Солнце согреет каждого

Павел Луконин
Нож вогнали под рёбра паренька, искавшего небольшую закладку за гаражами. Видимо, он наивно полагал, что его не кинут. Ценник на хмуром висел слишком низкий, чтобы повестись на подобное, но глупенького нарика так ломало, что он готов был продать свои кости за гнилую дозу расплывчатого порошка. Так и произошло, пока он захлёбывался кровью из груди, Серый Кардинал снюхивал белую дорожку с огромного стола, улыбаясь, ведь он держал этот бизнес, не жалея жертв его товара, радуясь пополнению вшивого кармана. В голове умирающего бежали последние мысли, искажающие время, жаль лишь, что не о семье, а о грязной тряпке и шприце на вялой подушке. Голова забивалась мыслью о дозе, даже смерть не встаёт перед ним тормозом. Его душа черна и проклята.

В чём отличие между нариком, который задыхается от собственной крови, и толстой слизью, распространяющей гадость по спальным районам? Отличие в сильной вони, исходящей от внутреннего мира. Один тухнет под лучами солнца, восходящего с первыми криками петухов, а второй под крышкой свежего гроба, пахнущего лилиями. Но какой бы гроб не был, он смешается с запахом души этой слизи. Вонь не перебьёт никакая лилия, даже гнильё под солнцем не сравнится с запахом грязи во плоти.

На могиле Кардинала соберутся такие же крысы, решающие жизни других крыс. Колесо фортуны с глазами дохлого щенка, но вращается с радостью живого. Слёзы на лицах гнилого народа на гнилых похоронах лишь показывают то, что их можно смазать деньгами, кровавыми деньгами. Теперь на валюте не только чья-то жизнь, но и солёная вода лжи и забытой, навсегда покинутой, нотки сострадания. Выделяется девочка с жирной шеей, лет четырнадцати, имеющая пухлые синяки под глазами от вечной пьянки за счёт отца-кардинала, также она ворует из его ящичка белую пудру для своего собачьего носа, занюхивающего любую дрянь для стеклянного образа богатства и стиля, барской жизни. Какой-то депутат облдумы не сдержался и начал голосить о братстве с покойным слизняком, будто бы делили пищу с одной тарелки, а на деле, ждёт отчёта на бумагах, чтобы повысить свою популярность у скота, который избирает его на место. Дело удастся, никто не спорит, а отметит достижение новой дорожкой по рельсам богатой жизни за счёт грызунов, страдающих в своём ржавом колесе и дергающихся в бреду от голода.

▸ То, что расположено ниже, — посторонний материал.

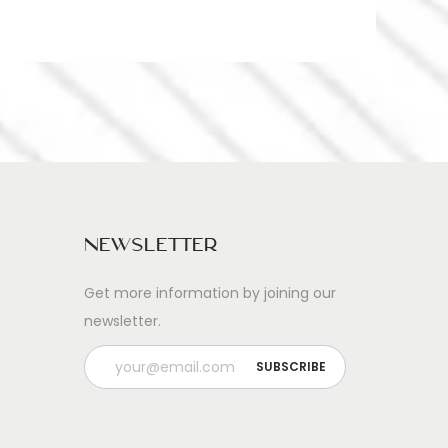
Newsletter
Get more information by joining our
newsletter.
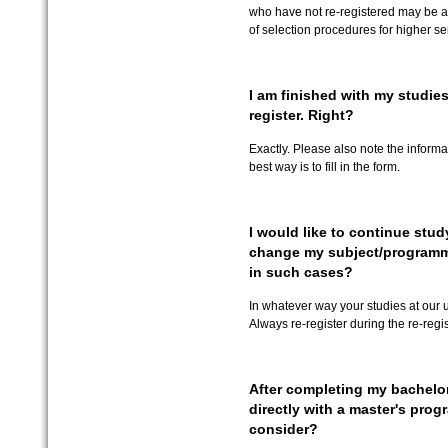
who have not re-registered may be al
of selection procedures for higher s
I am finished with my studies
register. Right?
Exactly. Please also note the informa
best way is to fill in the form.
I would like to continue study
change my subject/programm
in such cases?
In whatever way your studies at our u
Always re-register during the re-regis
After completing my bachelor
directly with a master's pro
consider?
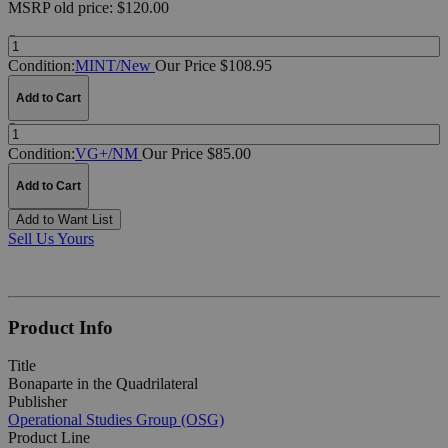
MSRP
old price:
$120.00
Quantity:
Condition:
MINT/New
Our Price $108.95
Add to Cart
Quantity:
Condition:
VG+/NM
Our Price $85.00
Add to Cart
Add to Want List
Sell Us Yours
Product Info
Title
Bonaparte in the Quadrilateral
Publisher
Operational Studies Group (OSG)
Product Line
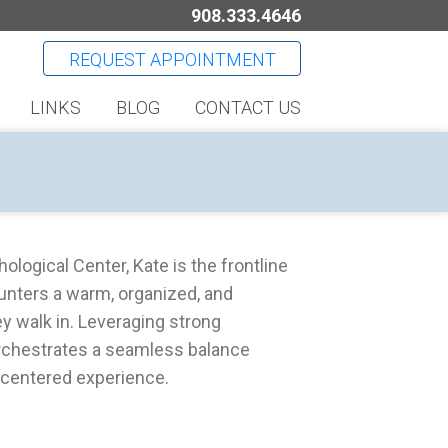
908.333.4646
REQUEST APPOINTMENT
LINKS
BLOG
CONTACT US
logical Center, Kate is the frontline
unters a warm, organized, and
 walk in. Leveraging strong
 orchestrates a seamless balance
-centered experience.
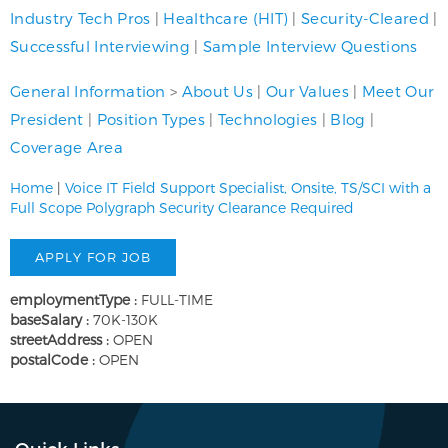
Industry Tech Pros
|
Healthcare (HIT)
|
Security-Cleared
|
Successful Interviewing
|
Sample Interview Questions
General Information
>
About Us
|
Our Values
|
Meet Our
President
|
Position Types
|
Technologies
|
Blog
|
Coverage Area
Home
|
Voice IT Field Support Specialist, Onsite, TS/SCI with a
Full Scope Polygraph Security Clearance Required
employmentType :
FULL-TIME
baseSalary :
70K-130K
streetAddress :
OPEN
postalCode :
OPEN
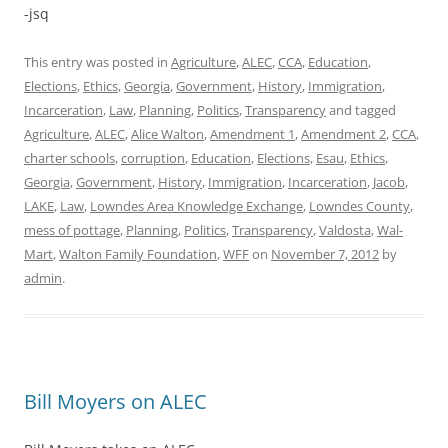
-jsq
This entry was posted in
Agriculture
,
ALEC
,
CCA
,
Education
,
Elections
,
Ethics
,
Georgia
,
Government
,
History
,
Immigration
,
Incarceration
,
Law
,
Planning
,
Politics
,
Transparency
and tagged
Agriculture
,
ALEC
,
Alice Walton
,
Amendment 1
,
Amendment 2
,
CCA
,
charter schools
,
corruption
,
Education
,
Elections
,
Esau
,
Ethics
,
Georgia
,
Government
,
History
,
Immigration
,
Incarceration
,
Jacob
,
LAKE
,
Law
,
Lowndes Area Knowledge Exchange
,
Lowndes County
,
mess of pottage
,
Planning
,
Politics
,
Transparency
,
Valdosta
,
Wal-
Mart
,
Walton Family Foundation
,
WFF
on
November 7, 2012
by
admin
.
Bill Moyers on ALEC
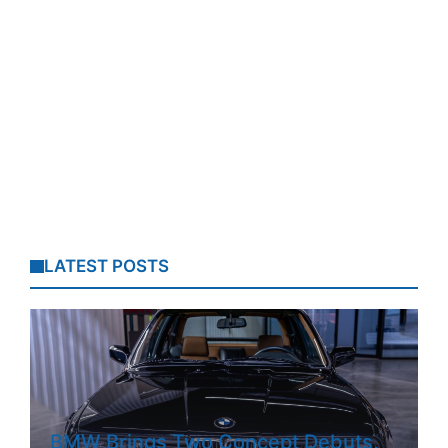
LATEST POSTS
BMW Brings Two Concept Debuts,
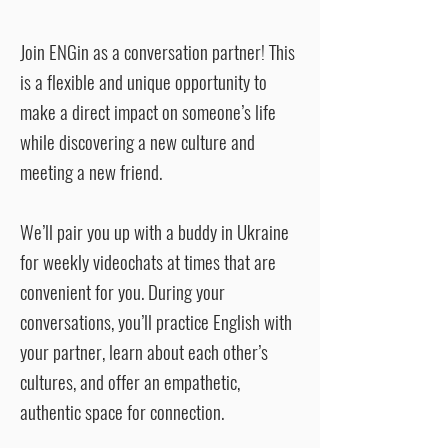
Join ENGin as a conversation partner! This
is a flexible and unique opportunity to
make a direct impact on someone’s life
while discovering a new culture and
meeting a new friend.
We’ll pair you up with a buddy in Ukraine
for weekly videochats at times that are
convenient for you. During your
conversations, you’ll practice English with
your partner, learn about each other’s
cultures, and offer an empathetic,
authentic space for connection.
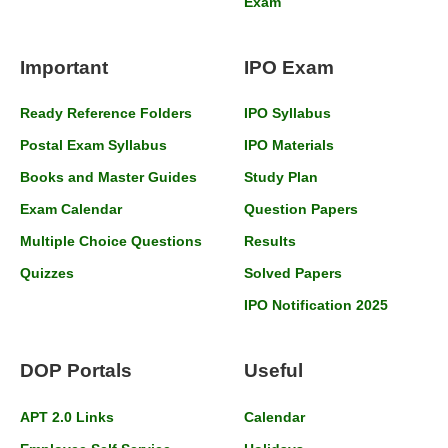
Exam
Important
IPO Exam
Ready Reference Folders
IPO Syllabus
Postal Exam Syllabus
IPO Materials
Books and Master Guides
Study Plan
Exam Calendar
Question Papers
Multiple Choice Questions
Results
Quizzes
Solved Papers
IPO Notification 2025
DOP Portals
Useful
APT 2.0 Links
Calendar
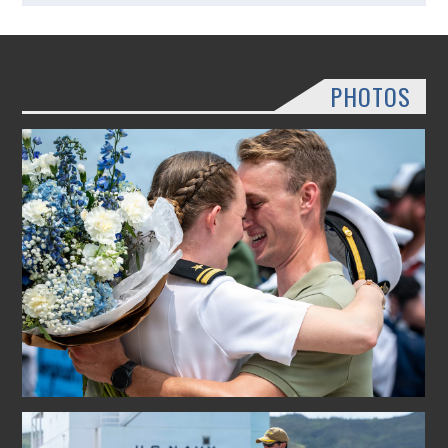
PHOTOS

Кости так и лежат за гаражами. Их обглодали щенки тётки, забывающей вечно их покормить. Лишь одно глазное яблоко осталось в черепе и не желает исчезать из этого мира. Он наблюдает за стенкой гаража: граффити на нём набиты треснувшими руками, чтобы продать очередной грамм. Сколько бы ни бегал закладчик – его найдут, а отрезанные пальцы подвесят ему на шею. Кости нарика приятно высохли, но быстро намочились испражнениями молодой матери, пьющей за здоровье и счастье, молясь треснувшему рту на стене, пока ждут четыре детских рта, желающих хлеба, готовые убить за буханку.

Опухший мент найдёт кости через неделю случайно. Дело медленно распишут и быстро закроют, ведь виновных найти не смогут, в силу своей бездарности. Погоны могут поймать лишь малолетнего бегунка, но никак не раскрыть убийство. Слишком много нужно времени, также и работы мозга – у правоохранительных органов таких ресурсов нет, но есть гнилые зубы за лисьими губами.

Мать нарика страдает от неизлечимой простуды, сопли свисают из носа, некому убрать их – сама не может пошевелить руками. Она никогда не узнает о смерти сынка, погубившего свою жизнь в этом городе, в этом районе, за этими гаражами.

Главное – это не смерть, а солнце, которое согреет каждого в этом городе, вне зависимости от рода, гнилости, мешков под глазами, судимостей. Солнце любит каждого из нас, либо делает вид. Мы живём под палящим колесом с ошейником на шее.